I remember where I was when I heard about it. Same with Bobby Kennedy’s
assassination later that year.
I
remember all of these significant events that occurred when I was between the
ages of five and ten years old. They received heavy news coverage. (I remember
other things from my own life that occurred during those years, let you think
my memories are biased by recorded history.) But, you know what?
I
don’t remember one single thing about the 1968 flu pandemic. Maybe I had it.

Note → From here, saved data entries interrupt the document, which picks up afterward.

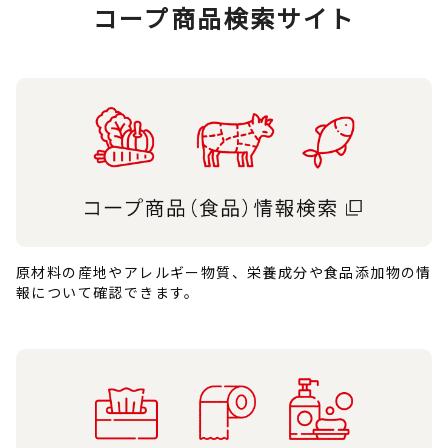
コープ商品検索サイト
原材料の産地やアレルギー物質、栄養成分や食品添加物の情
報について確認できます。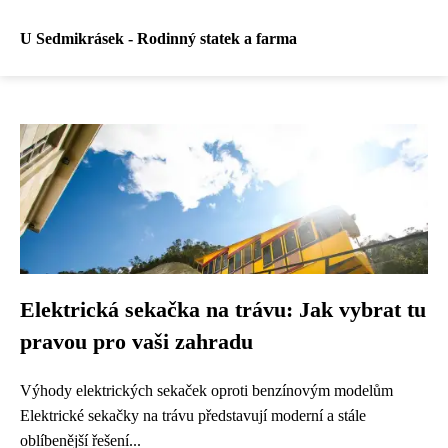
U Sedmikrásek - Rodinný statek a farma
Elektrická sekačka na trávu: Jak vybrat tu
pravou pro vaši zahradu
Výhody elektrických sekaček oproti benzínovým modelům
Elektrické sekačky na trávu představují moderní a stále
oblíbenější řešení...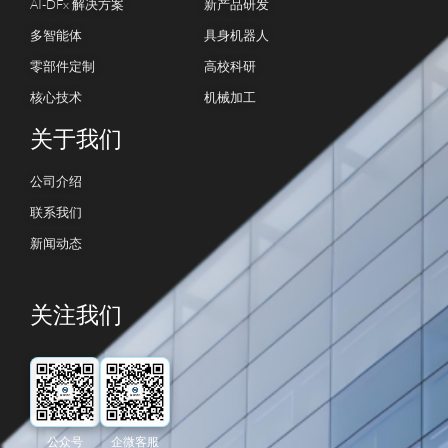
AI-DFx 解决方案
新产品研发
多智能体
具身机器人
零部件定制
高校科研
核心技术
机械加工
关于我们
公司介绍
联系我们
新闻动态
关注我们
公众号
企微客服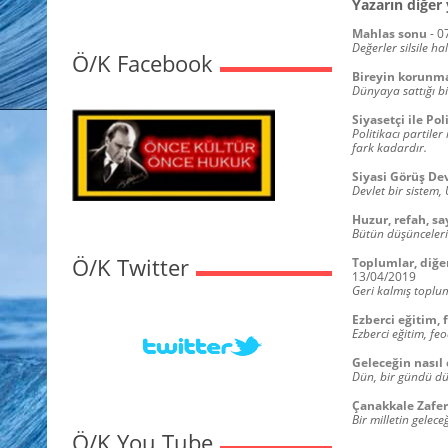
Yazarın diğer 
Mahlas sonu
-
0
Değerler silsile ha
Ö/K Facebook
Bireyin korunma 
Dünyaya sattığı bi
Siyasetçi ile Pol
Politikacı partiler
fark kadardır.
Siyasi Görüş De
Devlet bir sistem, 
Huzur, refah, sa
Bütün düşüncelerin
Ö/K Twitter
Toplumlar, diğer
13/04/2019
Geri kalmış topluml
Ezberci eğitim, 
Ezberci eğitim, fe
Geleceğin nasıl 
Dün, bir gündü dü
Çanakkale Zafer
Bir milletin gelec
Ö/K You Tube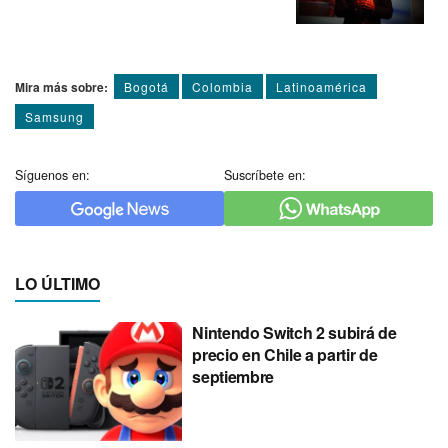
Mira más sobre:
Bogotá
Colombia
Latinoamérica
Samsung
Síguenos en:
Suscríbete en:
LO ÚLTIMO
Nintendo Switch 2 subirá de
precio en Chile a partir de
septiembre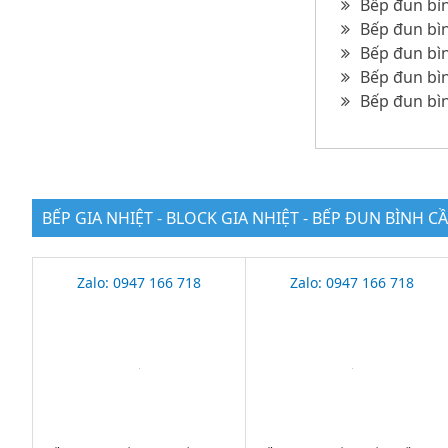
Bếp đun bìn
Bếp đun bìn
Bếp đun bìn
Bếp đun bìn
Bếp đun bình
BẾP GIA NHIỆT - BLOCK GIA NHIỆT - BẾP ĐUN BÌNH C
Zalo: 0947 166 718
Zalo: 0947 166 718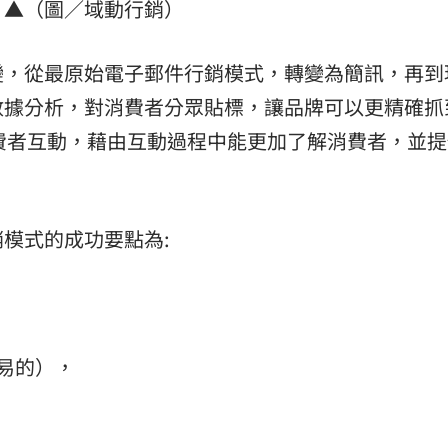
▲（圖／域動行銷）
轉變，從最原始電子郵件行銷模式，轉變為簡訊，再到
數據分析，對消費者分眾貼標，讓品牌可以更精確抓
費者互動，藉由互動過程中能更加了解消費者，並提
模式的成功要點為:
簡易的），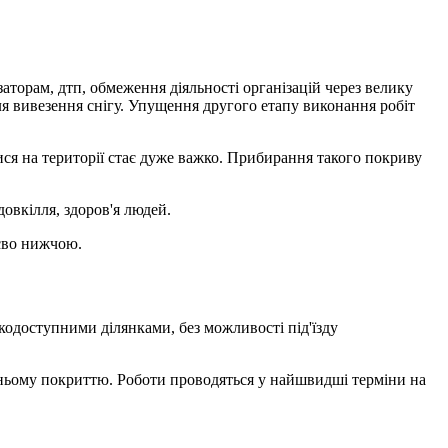
заторам, дтп, обмеження діяльності організацій через велику
для вивезення снігу. Упущення другого етапу виконання робіт
ися на території стає дуже важко. Прибирання такого покриву
овкілля, здоров'я людей.
тєво нижчою.
кодоступними ділянками, без можливості під'їзду
жньому покриттю. Роботи проводяться у найшвидші терміни на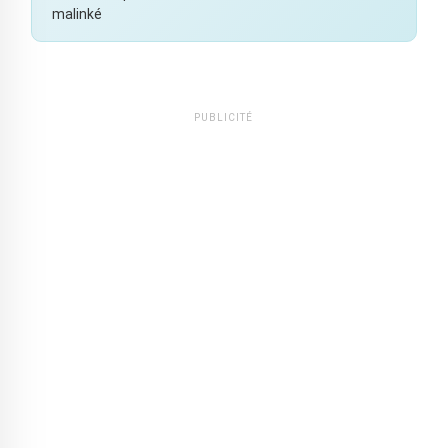
malinké
PUBLICITÉ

Maybe someone else in my family did. Heck, maybe we all had it. But I don’t
remember it. It wasn’t prominent in the news. (Of course, back then we just had
the three non-cable networks, the news cycle wasn’t 24/7, and the news was
merely reported, not opined upon. The facts were reported, not distorted, and
the opining was left to us.)
You
think there’s one 10-year-old kid today who won’t remember 2020 like I remember
JFK’s assassination? If you believe that, look at the ceiling – someone painted
“gullible” on it.
The
numbers from that year look a lot like the numbers from this year. Yet it was a
non-story. No shutdowns. No isolation. No masks.
So
that was a fairly lengthy critique of COD reporting, testing, positivity rates,
and covid data relative to other pandemics. The point of this post was supposed
to be related to the date we turned the corner. If you’re still with me, I’ll
present my prognostication.
January
20, 2021.
Sometime
thereafter, states like Kansas and North Carolina and New York and
Massachusetts and Nevada will quietly, and without transparency, reduce their
cycle thresholds to a realistic level, and the number of positive test results
will immediately fall.
The
CDC will begin recommending that everyone be tested, including the asymptomatic,
and that plus the reduced cycle threshold will result in a plummeting
positivity rate.
Nobody
who signs up for a test, but doesn’t get one, will be notified of a test result.
The
20% Medicare premium for covid cases will be eliminated, and COD reporting will
become more accurate. Covid wards will empty. The mortality rate will drop.
The
news media will cover nothing but how cases, positivity, and the death rate are
dropping like stones.
The
Pelosis and DeBlasios of the world will resume encouraging people to get out and
live their lives.
The
economy will be allowed to fully re-open in every state, and unemployment will
return to February 2020 levels. The stock market will hit record highs.
Schools
will fully re-open for in-person learning, and failure rates will decline.
And
everyone who believed all the fear-mongering, will also believe the success
attribution.
You
see, all of the things I noted above can be easily manipulated to make a
situation appear worse than it is, to make people fearful, to justify finger-pointing
and blame-laying.
And
all of those things can be just as easily manipulated to make a situation
appear to have rapidly and dramatically improved, to allay the fears of the
fearful, and to justify grand-standing and credit-taking.